Currently there are 296 long-term care beds in the city; 177 at Golden Manor and 119 at Extendicare Timmins.
While there is no indication yet where the new beds will be located, Mayor Tom Laughren said it would likely mean building an addition onto one or the other of the Manor or the Extendicare.
It’s expected the RFP (request for proposal) will likely go out by the end of the summer and the usual procedure is that contractors will respond early in the new year, with plans to begin building by spring of 2009.
Gravelle-Bazinet said it is hoped that construction will be completed by 2011.
While the gathered officials could not comment on the value of a new facility, it is understood that any new project encompassing 64 beds would be in the tens of millions of dollars.
“This is a substantial project,” said Timmins mayor Tom Laughren, who expressed to thanks to all the various individuals and community groups that worked together to get the message through to officials at Queen’s Park. “Now we’ll have to start working really hard on the capital side, and that work starts right after this meeting today.”
Laughren, who himself have made several presentations on the issue, said he knew the message would get through about how urgently a solution was needed.
“In all of those presentations I never once felt that people didn’t understand the need that we had in Timmins. This is something that’s been going on since 2004,” said Laughren.
Laughren also praised the efforts of Timmins-James Bay MPP Gilles Bisson “for being passionate on this issue”.

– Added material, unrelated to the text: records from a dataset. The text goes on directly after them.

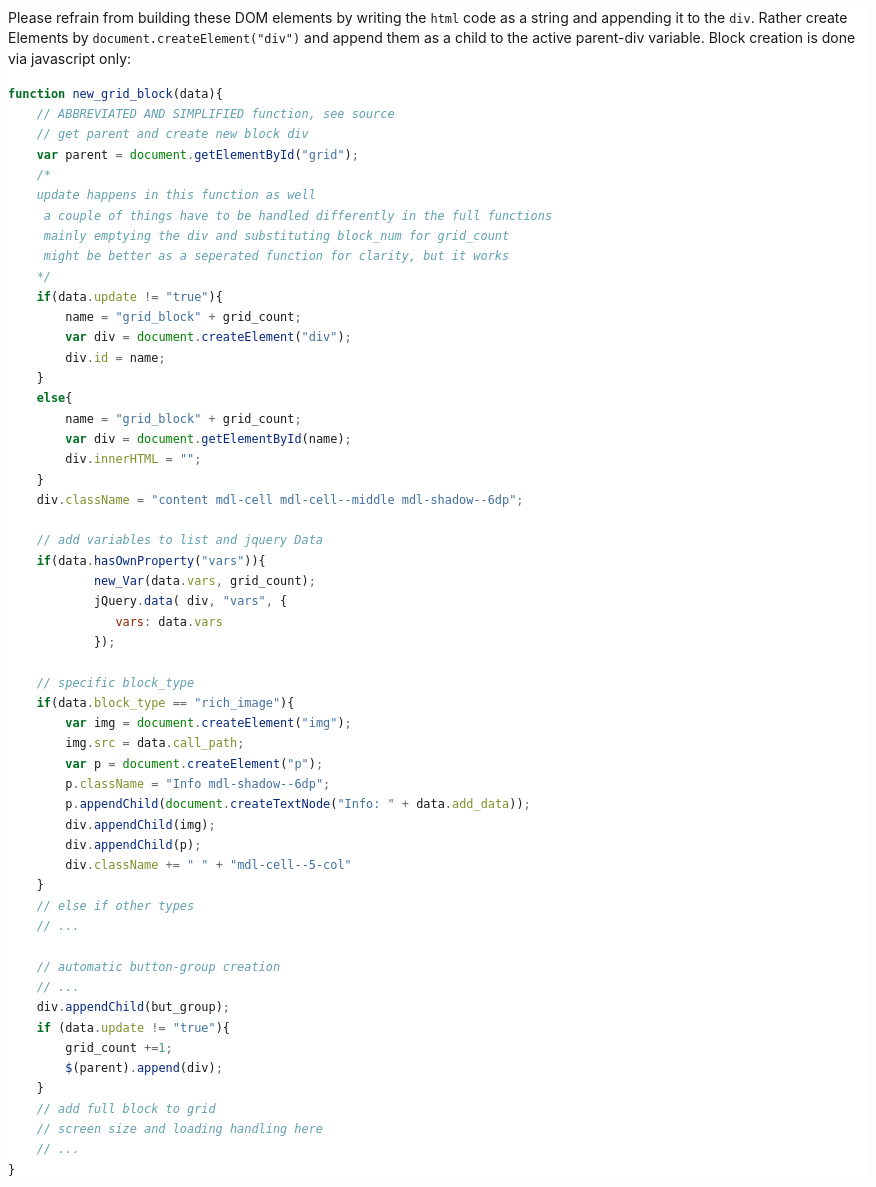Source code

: Please refrain from building these DOM elements by writing the `html` code as a string and appending it to the `div`. Rather create Elements by `document.createElement("div")` and append them as a child to the active parent-div variable. Block creation is done via javascript only:
```javascript
function new_grid_block(data){
    // ABBREVIATED AND SIMPLIFIED function, see source
    // get parent and create new block div
    var parent = document.getElementById("grid");
    /* 
    update happens in this function as well
     a couple of things have to be handled differently in the full functions
     mainly emptying the div and substituting block_num for grid_count
     might be better as a seperated function for clarity, but it works
    */ 
    if(data.update != "true"){
        name = "grid_block" + grid_count;
        var div = document.createElement("div");
        div.id = name;
    }
    else{
        name = "grid_block" + grid_count;
        var div = document.getElementById(name);
        div.innerHTML = "";
    }
    div.className = "content mdl-cell mdl-cell--middle mdl-shadow--6dp";
    
    // add variables to list and jquery Data
    if(data.hasOwnProperty("vars")){
            new_Var(data.vars, grid_count);
            jQuery.data( div, "vars", {
               vars: data.vars
            });
            
    // specific block_type
    if(data.block_type == "rich_image"){
        var img = document.createElement("img");
        img.src = data.call_path;
        var p = document.createElement("p");
        p.className = "Info mdl-shadow--6dp";
        p.appendChild(document.createTextNode("Info: " + data.add_data));
        div.appendChild(img);
        div.appendChild(p);
        div.className += " " + "mdl-cell--5-col"
    }
    // else if other types
    // ...
    
    // automatic button-group creation
    // ...
    div.appendChild(but_group);
    if (data.update != "true"){
        grid_count +=1;
        $(parent).append(div);
    }
    // add full block to grid
    // screen size and loading handling here
    // ...
}
```
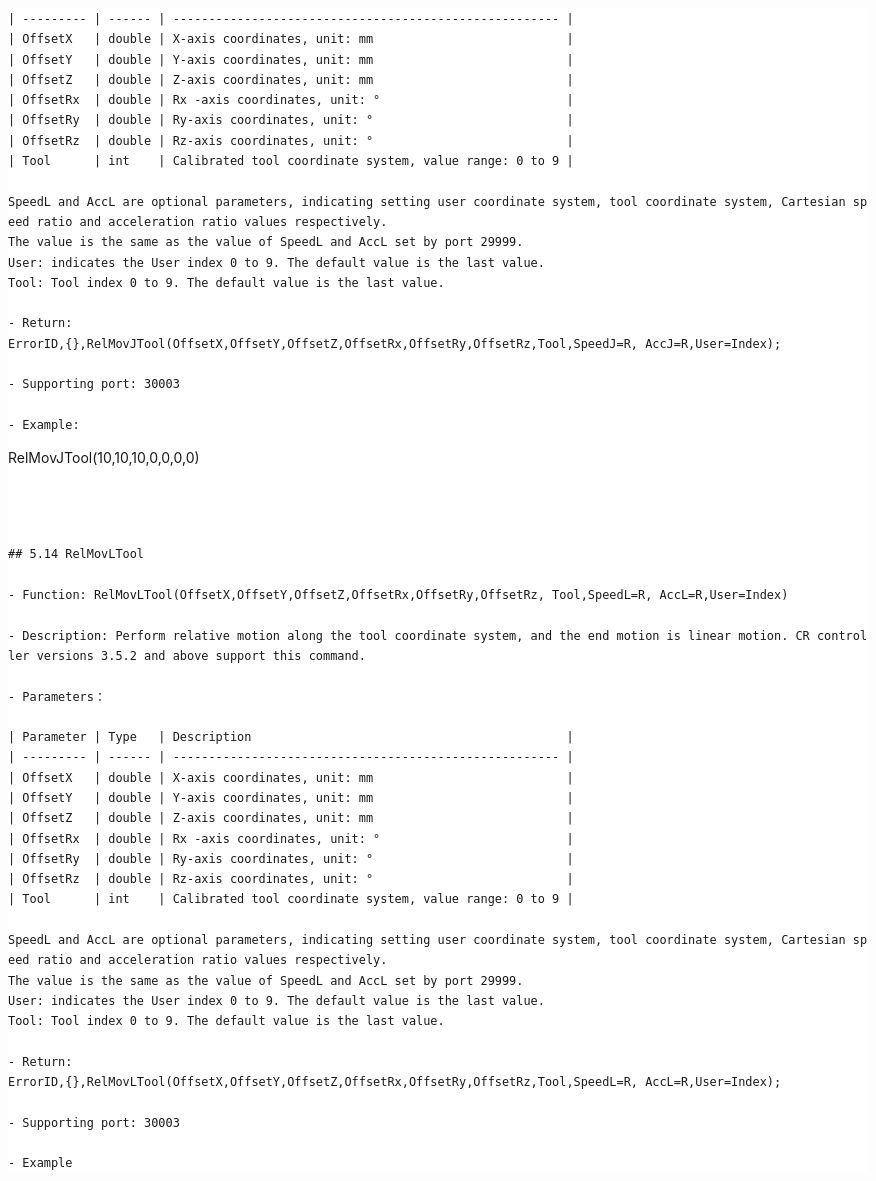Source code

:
  ```
  | --------- | ------ | ------------------------------------------------------ |
  | OffsetX   | double | X-axis coordinates, unit: mm                           |
  | OffsetY   | double | Y-axis coordinates, unit: mm                           |
  | OffsetZ   | double | Z-axis coordinates, unit: mm                           |
  | OffsetRx  | double | Rx -axis coordinates, unit: °                          |
  | OffsetRy  | double | Ry-axis coordinates, unit: °                           |
  | OffsetRz  | double | Rz-axis coordinates, unit: °                           |
  | Tool      | int    | Calibrated tool coordinate system, value range: 0 to 9 |

  SpeedL and AccL are optional parameters, indicating setting user coordinate system, tool coordinate system, Cartesian speed ratio and acceleration ratio values respectively.
  The value is the same as the value of SpeedL and AccL set by port 29999.
  User: indicates the User index 0 to 9. The default value is the last value.
  Tool: Tool index 0 to 9. The default value is the last value.

- Return:
  ErrorID,{},RelMovJTool(OffsetX,OffsetY,OffsetZ,OffsetRx,OffsetRy,OffsetRz,Tool,SpeedJ=R, AccJ=R,User=Index);

- Supporting port: 30003

- Example:

  ```
  RelMovJTool(10,10,10,0,0,0,0)
  ```

  

## 5.14 RelMovLTool

- Function: RelMovLTool(OffsetX,OffsetY,OffsetZ,OffsetRx,OffsetRy,OffsetRz, Tool,SpeedL=R, AccL=R,User=Index)  

- Description: Perform relative motion along the tool coordinate system, and the end motion is linear motion. CR controller versions 3.5.2 and above support this command.

- Parameters：

  | Parameter | Type   | Description                                            |
  | --------- | ------ | ------------------------------------------------------ |
  | OffsetX   | double | X-axis coordinates, unit: mm                           |
  | OffsetY   | double | Y-axis coordinates, unit: mm                           |
  | OffsetZ   | double | Z-axis coordinates, unit: mm                           |
  | OffsetRx  | double | Rx -axis coordinates, unit: °                          |
  | OffsetRy  | double | Ry-axis coordinates, unit: °                           |
  | OffsetRz  | double | Rz-axis coordinates, unit: °                           |
  | Tool      | int    | Calibrated tool coordinate system, value range: 0 to 9 |

  SpeedL and AccL are optional parameters, indicating setting user coordinate system, tool coordinate system, Cartesian speed ratio and acceleration ratio values respectively.
  The value is the same as the value of SpeedL and AccL set by port 29999.
  User: indicates the User index 0 to 9. The default value is the last value.
  Tool: Tool index 0 to 9. The default value is the last value.

- Return: 
  ErrorID,{},RelMovLTool(OffsetX,OffsetY,OffsetZ,OffsetRx,OffsetRy,OffsetRz,Tool,SpeedL=R, AccL=R,User=Index);

- Supporting port: 30003

- Example

  ```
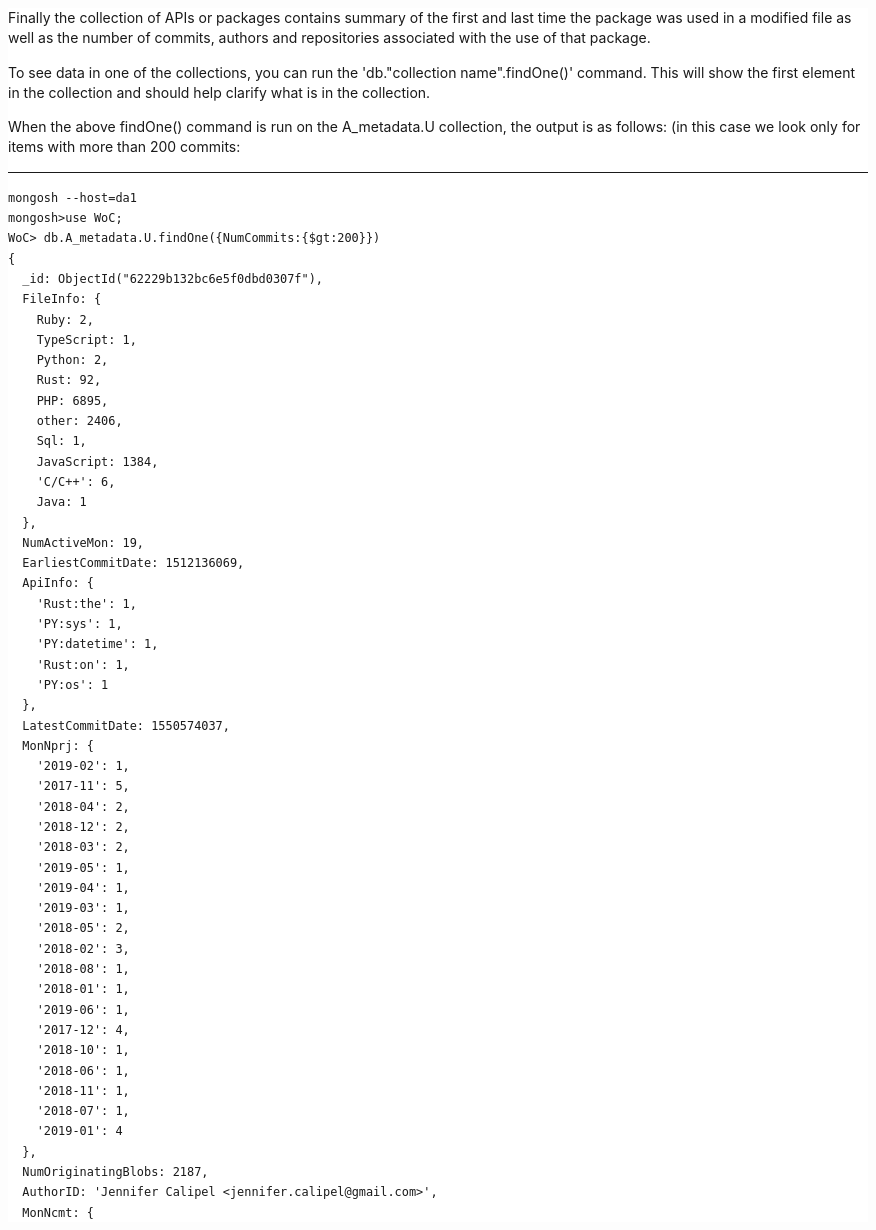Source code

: Finally the collection of APIs or packages contains summary of the first and last time the package was used in a modified file as well as the number of commits, authors and repositories associated with the use of that package.

To see data in one of the collections, you can run the 'db."collection name".findOne()' command. This will show the first element in the collection and should help clarify what is in the collection.

When the above findOne() command is run on the A_metadata.U
collection, the output is as follows: (in this case we look only for items with more than 200 commits:

---

```
mongosh --host=da1
mongosh>use WoC;
WoC> db.A_metadata.U.findOne({NumCommits:{$gt:200}})
{
  _id: ObjectId("62229b132bc6e5f0dbd0307f"),
  FileInfo: {
    Ruby: 2,
    TypeScript: 1,
    Python: 2,
    Rust: 92,
    PHP: 6895,
    other: 2406,
    Sql: 1,
    JavaScript: 1384,
    'C/C++': 6,
    Java: 1
  },
  NumActiveMon: 19,
  EarliestCommitDate: 1512136069,
  ApiInfo: {
    'Rust:the': 1,
    'PY:sys': 1,
    'PY:datetime': 1,
    'Rust:on': 1,
    'PY:os': 1
  },
  LatestCommitDate: 1550574037,
  MonNprj: {
    '2019-02': 1,
    '2017-11': 5,
    '2018-04': 2,
    '2018-12': 2,
    '2018-03': 2,
    '2019-05': 1,
    '2019-04': 1,
    '2019-03': 1,
    '2018-05': 2,
    '2018-02': 3,
    '2018-08': 1,
    '2018-01': 1,
    '2019-06': 1,
    '2017-12': 4,
    '2018-10': 1,
    '2018-06': 1,
    '2018-11': 1,
    '2018-07': 1,
    '2019-01': 4
  },
  NumOriginatingBlobs: 2187,
  AuthorID: 'Jennifer Calipel <jennifer.calipel@gmail.com>',
  MonNcmt: {
```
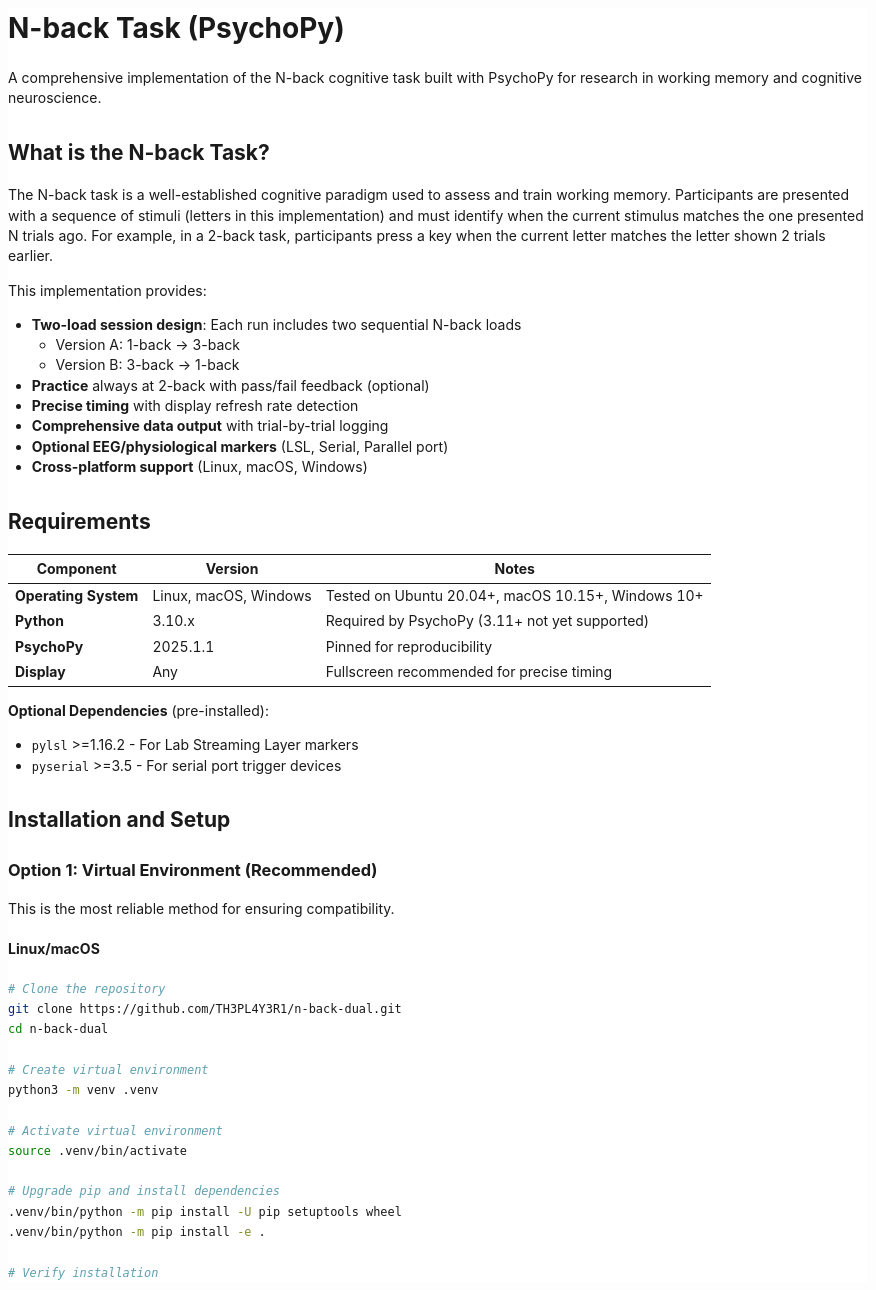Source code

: # N-back Task (PsychoPy)

A comprehensive implementation of the N-back cognitive task built with PsychoPy for research in working memory and cognitive neuroscience.

## What is the N-back Task?

The N-back task is a well-established cognitive paradigm used to assess and train working memory. Participants are presented with a sequence of stimuli (letters in this implementation) and must identify when the current stimulus matches the one presented N trials ago. For example, in a 2-back task, participants press a key when the current letter matches the letter shown 2 trials earlier.

This implementation provides:

- **Two-load session design**: Each run includes two sequential N-back loads
  - Version A: 1-back → 3-back
  - Version B: 3-back → 1-back
- **Practice** always at 2-back with pass/fail feedback (optional)
- **Precise timing** with display refresh rate detection
- **Comprehensive data output** with trial-by-trial logging
- **Optional EEG/physiological markers** (LSL, Serial, Parallel port)
- **Cross-platform support** (Linux, macOS, Windows)

## Requirements

| Component | Version | Notes |
|-----------|---------|--------|
| **Operating System** | Linux, macOS, Windows | Tested on Ubuntu 20.04+, macOS 10.15+, Windows 10+ |
| **Python** | 3.10.x | Required by PsychoPy (3.11+ not yet supported) |
| **PsychoPy** | 2025.1.1 | Pinned for reproducibility |
| **Display** | Any | Fullscreen recommended for precise timing |

**Optional Dependencies** (pre-installed):

- `pylsl` >=1.16.2 - For Lab Streaming Layer markers
- `pyserial` >=3.5 - For serial port trigger devices

## Installation and Setup

### Option 1: Virtual Environment (Recommended)

This is the most reliable method for ensuring compatibility.

#### Linux/macOS

```bash
# Clone the repository
git clone https://github.com/TH3PL4Y3R1/n-back-dual.git
cd n-back-dual

# Create virtual environment
python3 -m venv .venv

# Activate virtual environment
source .venv/bin/activate

# Upgrade pip and install dependencies
.venv/bin/python -m pip install -U pip setuptools wheel
.venv/bin/python -m pip install -e .

# Verify installation
```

Bisson, who was stranded at Pearson airport Thursday morning, could not attend the news conference.
“This is great news for the city of Timmins,” he told The Timmins Times afterwards. Bisson said it was the coordinated effort of dozens of caring citizens and health care providers who made the announcement possible.
“I want to publicly thank George Smitherman, the minister of health. I have been dealing with him on this particular file for some time now. But as of last fall, after the last provincial election, managed to get a commitment from him that he was going to look at this seriously and try to find a resolution,” said Bisson.
Gravelle-Bazinet also thanked Timmins businessman J.P. Aube who wrote several letters on behalf of the Network 13 lobby group urging Smitherman to take action.
“He made such a strong case that this really had an impression with our minister,” said Gravelle-Bazinet.
One of the happiest persons at the announcement event was hospital executive director Esko Vainio who thanked all the community leaders “who worked so tirelessly” on the project.
“It’s a red letter day for Timmins and District Hospital but particularly for our community,” said Vainio. He said long-term care beds are sorely needed and he welcomed the project even though it will take many months to come.
“As many of you made have heard, yesterday (Wednesday) was a record day in occupancy at the hospital. We were just overloaded with patients through emergency and all our floors and this is a bit of respite for us, recognizing it will take awhile to build these beds but I am glad we’re getting started right away,” Vainio added.